It was the images of plastic waste clogging rivers, covering shorelines and killing marine wildlife that helped to galvanize world leaders three years ago to start work on a global treaty to reduce the glut of plastics.

But there is also a less visible form of pollution from plastics taking a toll on our atmosphere—the massive amount of greenhouse gases generated by plastic production. That’s why the work underway this week in Geneva, Switzerland, to finalize a plastics treaty is a significant opportunity to address climate change.

Plastics and the petroleum used to produce them are responsible for roughly 5 percent of the world’s industrial greenhouse gas emissions—more than the emissions from the aviation sector. Without intervention, climate scientists warn, the growth of plastics will drive those emissions higher, making it far more difficult to meet international targets to prevent the worst warming.

“Decarbonizing the plastics sector is essential for staying within safe climate limits,” Pablo Blasco Ladrero, a researcher at the non-profit organization NewClimate Institute, told Newsweek via email. Ladrero is a co-author of a new report on plastic’s climate impacts.

If the world’s production of plastics continues on its current trajectory, Ladrero said, it would account for a much larger portion of the carbon we could emit while staying on course to meet the most ambitious targets under the Paris Climate Agreement.

“By mid-century, plastics alone could consume 26 percent to 31 percent of the remaining carbon budget,” he said.

A global plastics treaty holds the promise of an elegant solution that addresses multiple environmental challenges at once. Limiting plastic production could help reduce the emissions warming our planet, the trash fouling our oceans and even the microplastics coursing through our bodies.

But doing so will involve overcoming opposition from some of the world’s wealthiest and most powerful political interests.

A Role for Recycling

The last round of talks on the global plastics treaty ended in stalemate when a handful of petroleum-producing countries objected to a cap on plastic production.

While many observers of the treaty process told Newsweek they still hope for a strong outcome from the talks now underway, many of them voiced skepticism about chances for any meaningful limit on plastics.

(Items from a dataset)
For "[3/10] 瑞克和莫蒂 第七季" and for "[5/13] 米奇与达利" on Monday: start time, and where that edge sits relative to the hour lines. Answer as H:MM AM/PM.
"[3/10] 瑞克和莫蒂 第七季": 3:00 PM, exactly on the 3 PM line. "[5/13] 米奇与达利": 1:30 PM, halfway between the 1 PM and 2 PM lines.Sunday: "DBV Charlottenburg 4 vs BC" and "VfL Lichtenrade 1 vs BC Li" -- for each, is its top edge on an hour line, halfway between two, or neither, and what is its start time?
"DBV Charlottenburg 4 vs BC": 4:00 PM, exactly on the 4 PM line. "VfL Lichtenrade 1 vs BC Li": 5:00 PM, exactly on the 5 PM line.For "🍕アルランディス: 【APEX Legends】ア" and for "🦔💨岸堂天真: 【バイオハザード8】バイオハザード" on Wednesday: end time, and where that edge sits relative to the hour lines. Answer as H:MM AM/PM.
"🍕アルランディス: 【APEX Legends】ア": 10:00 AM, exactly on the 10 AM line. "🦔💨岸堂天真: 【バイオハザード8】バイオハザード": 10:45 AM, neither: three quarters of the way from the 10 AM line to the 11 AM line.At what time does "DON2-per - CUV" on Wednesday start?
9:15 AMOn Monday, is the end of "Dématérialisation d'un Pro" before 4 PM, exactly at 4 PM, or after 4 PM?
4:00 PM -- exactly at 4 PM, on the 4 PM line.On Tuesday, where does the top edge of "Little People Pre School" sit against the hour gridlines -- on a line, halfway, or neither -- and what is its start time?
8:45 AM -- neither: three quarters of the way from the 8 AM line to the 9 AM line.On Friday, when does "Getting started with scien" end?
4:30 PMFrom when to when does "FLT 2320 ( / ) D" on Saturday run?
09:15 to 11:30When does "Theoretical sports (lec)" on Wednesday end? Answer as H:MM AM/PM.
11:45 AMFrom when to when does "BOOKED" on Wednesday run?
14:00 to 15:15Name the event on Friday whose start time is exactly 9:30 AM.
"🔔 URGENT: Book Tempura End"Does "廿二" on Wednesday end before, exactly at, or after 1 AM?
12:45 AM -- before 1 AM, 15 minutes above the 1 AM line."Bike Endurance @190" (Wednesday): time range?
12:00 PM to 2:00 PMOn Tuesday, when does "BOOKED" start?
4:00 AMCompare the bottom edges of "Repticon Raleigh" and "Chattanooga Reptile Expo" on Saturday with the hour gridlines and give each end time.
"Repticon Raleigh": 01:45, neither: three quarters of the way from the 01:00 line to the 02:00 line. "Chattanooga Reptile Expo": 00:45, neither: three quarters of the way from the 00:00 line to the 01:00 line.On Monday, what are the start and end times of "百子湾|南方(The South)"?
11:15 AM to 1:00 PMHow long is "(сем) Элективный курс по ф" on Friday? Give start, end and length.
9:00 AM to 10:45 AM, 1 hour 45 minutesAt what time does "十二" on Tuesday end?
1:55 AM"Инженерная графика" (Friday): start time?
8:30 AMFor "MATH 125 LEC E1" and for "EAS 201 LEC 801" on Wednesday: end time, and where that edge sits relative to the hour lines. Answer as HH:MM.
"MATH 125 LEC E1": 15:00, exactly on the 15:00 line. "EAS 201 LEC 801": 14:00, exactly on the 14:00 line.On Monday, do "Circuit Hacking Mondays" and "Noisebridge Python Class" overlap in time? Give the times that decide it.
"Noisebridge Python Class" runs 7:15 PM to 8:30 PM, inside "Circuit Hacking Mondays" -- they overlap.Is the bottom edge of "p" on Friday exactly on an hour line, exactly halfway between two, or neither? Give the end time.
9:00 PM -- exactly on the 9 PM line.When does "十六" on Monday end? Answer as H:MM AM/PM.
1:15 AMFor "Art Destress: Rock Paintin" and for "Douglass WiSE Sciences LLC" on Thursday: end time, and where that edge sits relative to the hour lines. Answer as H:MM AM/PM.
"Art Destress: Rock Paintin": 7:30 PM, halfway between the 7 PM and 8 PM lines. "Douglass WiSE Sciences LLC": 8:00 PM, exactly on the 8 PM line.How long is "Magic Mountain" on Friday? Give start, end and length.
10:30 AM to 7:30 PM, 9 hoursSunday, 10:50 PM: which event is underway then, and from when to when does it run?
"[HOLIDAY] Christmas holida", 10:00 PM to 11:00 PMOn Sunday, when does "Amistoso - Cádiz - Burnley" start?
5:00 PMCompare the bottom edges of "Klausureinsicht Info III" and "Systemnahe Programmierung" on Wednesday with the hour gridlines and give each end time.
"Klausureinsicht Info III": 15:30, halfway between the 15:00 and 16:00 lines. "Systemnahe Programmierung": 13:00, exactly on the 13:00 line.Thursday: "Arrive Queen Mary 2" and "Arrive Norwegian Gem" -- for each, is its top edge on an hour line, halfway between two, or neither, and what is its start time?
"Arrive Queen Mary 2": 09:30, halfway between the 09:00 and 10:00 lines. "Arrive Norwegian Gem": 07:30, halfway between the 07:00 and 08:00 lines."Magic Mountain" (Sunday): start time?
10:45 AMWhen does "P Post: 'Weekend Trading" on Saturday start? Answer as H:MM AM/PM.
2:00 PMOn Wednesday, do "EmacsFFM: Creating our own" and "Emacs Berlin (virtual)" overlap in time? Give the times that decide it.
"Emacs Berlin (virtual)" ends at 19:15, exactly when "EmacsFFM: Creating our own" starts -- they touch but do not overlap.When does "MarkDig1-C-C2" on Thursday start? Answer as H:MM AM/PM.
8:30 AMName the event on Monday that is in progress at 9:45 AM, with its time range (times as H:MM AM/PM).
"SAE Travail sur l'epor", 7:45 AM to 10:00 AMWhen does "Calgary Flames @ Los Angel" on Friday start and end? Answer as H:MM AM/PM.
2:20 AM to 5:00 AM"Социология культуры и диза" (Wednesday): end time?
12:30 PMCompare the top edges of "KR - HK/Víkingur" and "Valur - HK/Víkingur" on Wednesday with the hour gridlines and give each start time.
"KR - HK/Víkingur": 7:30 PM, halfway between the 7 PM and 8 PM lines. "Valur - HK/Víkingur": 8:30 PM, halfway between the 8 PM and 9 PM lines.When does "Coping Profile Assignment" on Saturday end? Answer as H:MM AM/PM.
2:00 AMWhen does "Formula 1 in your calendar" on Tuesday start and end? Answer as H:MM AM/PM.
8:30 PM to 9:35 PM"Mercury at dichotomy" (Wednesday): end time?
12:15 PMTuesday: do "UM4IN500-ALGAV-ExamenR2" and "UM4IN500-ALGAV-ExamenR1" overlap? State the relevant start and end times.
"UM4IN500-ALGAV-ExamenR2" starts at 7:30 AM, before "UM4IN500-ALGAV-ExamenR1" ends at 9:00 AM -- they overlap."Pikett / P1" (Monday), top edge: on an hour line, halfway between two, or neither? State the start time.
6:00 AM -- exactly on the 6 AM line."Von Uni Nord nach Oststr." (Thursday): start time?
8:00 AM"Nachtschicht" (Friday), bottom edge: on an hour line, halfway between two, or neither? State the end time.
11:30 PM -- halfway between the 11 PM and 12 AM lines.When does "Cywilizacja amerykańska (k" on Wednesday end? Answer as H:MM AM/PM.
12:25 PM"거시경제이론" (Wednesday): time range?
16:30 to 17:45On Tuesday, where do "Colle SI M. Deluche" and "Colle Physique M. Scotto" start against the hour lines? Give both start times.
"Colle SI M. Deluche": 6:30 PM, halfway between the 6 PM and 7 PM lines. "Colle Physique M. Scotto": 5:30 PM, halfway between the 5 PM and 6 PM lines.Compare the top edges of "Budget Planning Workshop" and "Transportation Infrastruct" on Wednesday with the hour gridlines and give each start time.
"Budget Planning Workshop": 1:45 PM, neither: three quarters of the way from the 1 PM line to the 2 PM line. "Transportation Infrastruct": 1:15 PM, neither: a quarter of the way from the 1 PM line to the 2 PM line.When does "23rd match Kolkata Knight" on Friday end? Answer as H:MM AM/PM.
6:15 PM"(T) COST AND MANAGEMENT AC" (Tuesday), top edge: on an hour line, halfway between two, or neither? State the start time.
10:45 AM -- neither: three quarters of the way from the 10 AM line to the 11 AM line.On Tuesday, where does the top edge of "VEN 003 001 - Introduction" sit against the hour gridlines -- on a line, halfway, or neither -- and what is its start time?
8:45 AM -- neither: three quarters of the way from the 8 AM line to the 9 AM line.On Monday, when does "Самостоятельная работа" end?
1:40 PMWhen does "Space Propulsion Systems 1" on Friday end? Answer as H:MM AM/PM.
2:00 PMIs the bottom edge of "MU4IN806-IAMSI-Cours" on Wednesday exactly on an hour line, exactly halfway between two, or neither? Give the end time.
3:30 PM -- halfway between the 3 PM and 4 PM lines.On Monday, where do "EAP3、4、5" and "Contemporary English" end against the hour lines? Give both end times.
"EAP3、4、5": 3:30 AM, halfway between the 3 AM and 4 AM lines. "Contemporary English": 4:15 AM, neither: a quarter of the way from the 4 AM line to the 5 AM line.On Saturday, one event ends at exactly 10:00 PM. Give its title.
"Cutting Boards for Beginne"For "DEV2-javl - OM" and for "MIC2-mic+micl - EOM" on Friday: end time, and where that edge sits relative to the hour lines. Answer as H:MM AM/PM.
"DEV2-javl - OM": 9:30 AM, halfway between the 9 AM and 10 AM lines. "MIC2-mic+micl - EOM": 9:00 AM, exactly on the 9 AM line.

| Exercise aim |
Continue the article on plastic pollution and the global treaty talks, starting after its final sentence.

| Task response |
“I’m 60 percent [sure] that we will have a treaty,” Steve Alexander, president and CEO of the Association of Plastic Recyclers, said during a Newsweek panel discussion last month. “I’m much less optimistic we’ll have a treaty with any lasting teeth to it,” he said.

Another member of the panel, Professor Douglas McCauley, directs the Benioff Ocean Science Laboratory at the University of California, Santa Barbara. McCauley and his colleagues have modeled the potential effects of policies to rein in plastic waste and what the future will look like if we stay on the business-as-usual trajectory.

“Emissions increase immensely with business as usual, because we continue to extract oil and gas,” McCauley said. “It’s a 37 percent increase in emissions over where we’re at right now.”

In work published in the journal Science in December, McCauley and his co-authors found that without global policy intervention, greenhouse gas emissions related to plastics would rise to 3.35 gigatons by 2050. That’s about the same as the emissions from 9,000 natural gas-fired power plants operating for a year.

Capping global virgin plastic production at 2020 levels would be the best way to drive down both plastic waste and greenhouse gases from plastic, he said.

But a cap on plastic production is not the only option in play at the talks in Geneva, and McCauley’s team found other policies could also reduce emissions. A global mandate for plastic products to include a minimum of 40 percent recycled content could also take a big bite out of greenhouse gases.

“When you use recycled material, you reduce energy utilization versus using virgin material by almost 80 percent,” Alexander said. “You reduce your greenhouse gas emissions by a similar amount.”

Counting on Consumer Sentiment

Current global recycling rates for plastic hover at just under 10 percent. And while recycling can cut waste and emissions, it won’t eliminate them.

“Recycling will not solve the crisis we’re in when it comes to plastic,” CEO of Elopak Thomas Körmendi told Newsweek. “We need to find alternatives.”
Oslo-based Elopak is in the alternative packaging business, providing fiber-based cartons to major food and household product companies in more than 40 countries.

Elopak will be a participant in Newsweek‘s upcoming “Pillars of the Green Transition” event on September 24th during Climate Week NYC.

Elopak commissioned a life cycle assessment study of the carbon emissions associated with different types of beverage containers, including the production and disposal of the packaging and energy required for shipping.

Fiber cartons were found to produce about a third less CO2 than HDPE plastic bottles and about 60 percent less than bottles made from PET plastic.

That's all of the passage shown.